» **Text passage**
# s57 due to unintended mistake



## Kaursingh (Jul 27, 2020)

Hi, is there anyone who have knowledge and experience in S57 section. I filled incorrect employment dates and company names in form 80 in previous visa applications not in my current situation is application. Please share your experience... Any suggestions how to justify this mistake 
I didn't get any benefit for this mistake 
Thanks


----------



## mustafa01 (Jan 29, 2017)

Kaursingh said:


> Experience in s57
> Hi, is there anyone who have knowledge and experience in S57 section. I filled incorrect employment dates and company names in form 80 in previous visa applications not in my current situation is application. Please share your experience... Any suggestions how to justify this mistake
> I didn't get any benefit for this mistake
> Thanks


The CO is concerned that you have provided fraudulent documents or information in the visa application, but is giving you the chance to explain the actual situation. You reply is required to satisfy them as to why it differs, before they finalise a decision on a visa application. No reply from you, to this request within the required time, would logically end with a visa refusal. A suitable reply, with a good explanation for the difference in information, could move the visa application process closer towards a grant. As this is a very serious concern, it would be better to engage a OMara agent asap to act on your behalf to reply natural justice letter.


----------



## Kaursingh (Jul 27, 2020)

Agent suggesting to withdraw application for to avoid pic4020 it it good to withdraw without explanation while mistake was unintentional


----------



## mustafa01 (Jan 29, 2017)

» **Data extract**

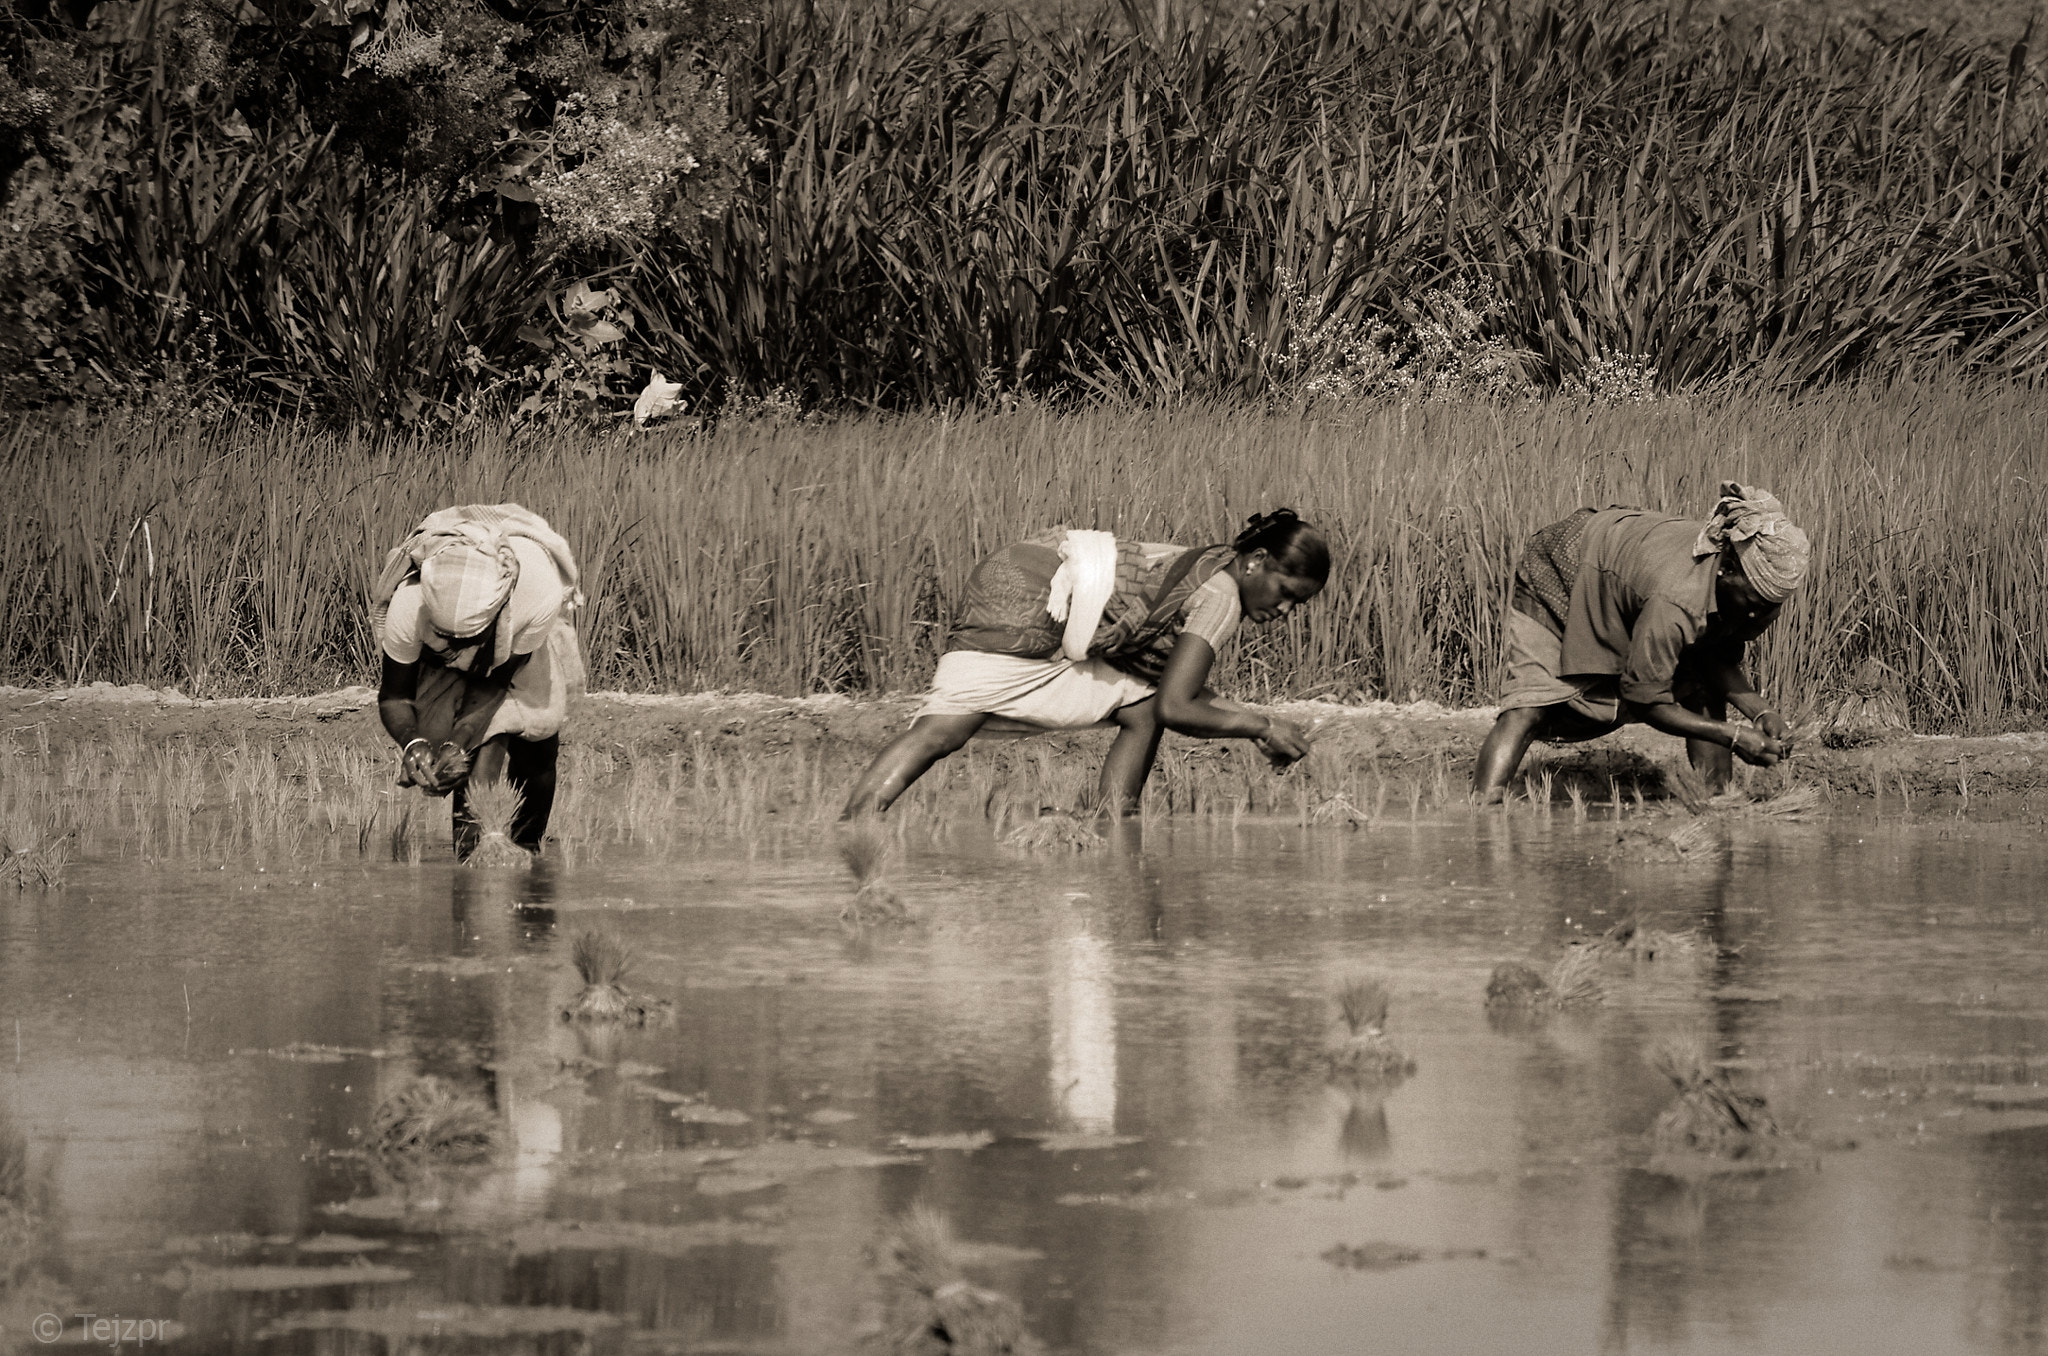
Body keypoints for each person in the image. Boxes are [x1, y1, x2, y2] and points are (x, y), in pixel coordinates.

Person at [841, 509, 1332, 819]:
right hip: (1036, 591)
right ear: (1256, 561)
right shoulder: (1222, 596)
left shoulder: (1210, 566)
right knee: (948, 726)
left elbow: (1158, 694)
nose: (1285, 610)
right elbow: (1178, 708)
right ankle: (1113, 823)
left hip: (1019, 568)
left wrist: (1258, 724)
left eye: (1299, 605)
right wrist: (1262, 726)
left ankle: (1113, 823)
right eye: (1287, 593)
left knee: (1136, 708)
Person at [1471, 482, 1811, 804]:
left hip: (1625, 572)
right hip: (1565, 565)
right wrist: (1733, 736)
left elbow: (1713, 658)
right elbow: (1646, 698)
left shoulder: (1733, 593)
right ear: (1728, 571)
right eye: (1754, 603)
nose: (1759, 617)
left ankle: (1718, 801)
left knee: (1702, 687)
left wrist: (1761, 712)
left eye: (1772, 608)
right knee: (1529, 705)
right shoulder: (1677, 599)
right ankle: (1484, 812)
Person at [371, 503, 585, 857]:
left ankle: (528, 849)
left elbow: (495, 682)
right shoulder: (410, 605)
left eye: (465, 642)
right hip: (437, 652)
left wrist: (459, 740)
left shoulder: (535, 594)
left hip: (513, 645)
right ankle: (469, 859)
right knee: (472, 760)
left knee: (538, 746)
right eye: (448, 639)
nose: (458, 652)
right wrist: (413, 743)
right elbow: (394, 696)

» **Task brief**
Continue the forum thread about the s57 visa mistake from where it stops.

» **The answer**
Kaursingh said:


> Agent suggesting to withdraw application for to avoid pic4020 it it good to withdraw without explanation while mistake was unintentional


Take a second opinion from another Mara agent.


----------



## NB (Mar 29, 2017)

Kaursingh said:


> Hi, is there anyone who have knowledge and experience in S57 section. I filled incorrect employment dates and company names in form 80 in previous visa applications not in my current situation is application. Please share your experience... Any suggestions how to justify this mistake
> I didn't get any benefit for this mistake
> Thanks


S57 is best handled through a Mara agent
They know exactly how to present your case for maximum impact
Giving wrong information is taken very seriously by DHA irrespective of whether you got any advantage or not
Employment dates one can make a mistake once in a form but how one can make mistake in company names, it’s beyond my imagination 

Cheers


----------



## Kaursingh (Jul 27, 2020)

Owner had two same Business and I familiar with With both Companies. Attending meetings together and sharing equipments


----------



## Hamadeh (Jul 9, 2018)

Kaursingh said:


> Owner had two same Business and I familiar with With both Companies. Attending meetings together and sharing equipments



Are you offshore or onshore? Can you go to your company and meet your HR, supervisor, the business owner?


----------



## Kaursingh (Jul 27, 2020)

onshore 
Owner is happy to help in this matter.


----------



## NB (Mar 29, 2017)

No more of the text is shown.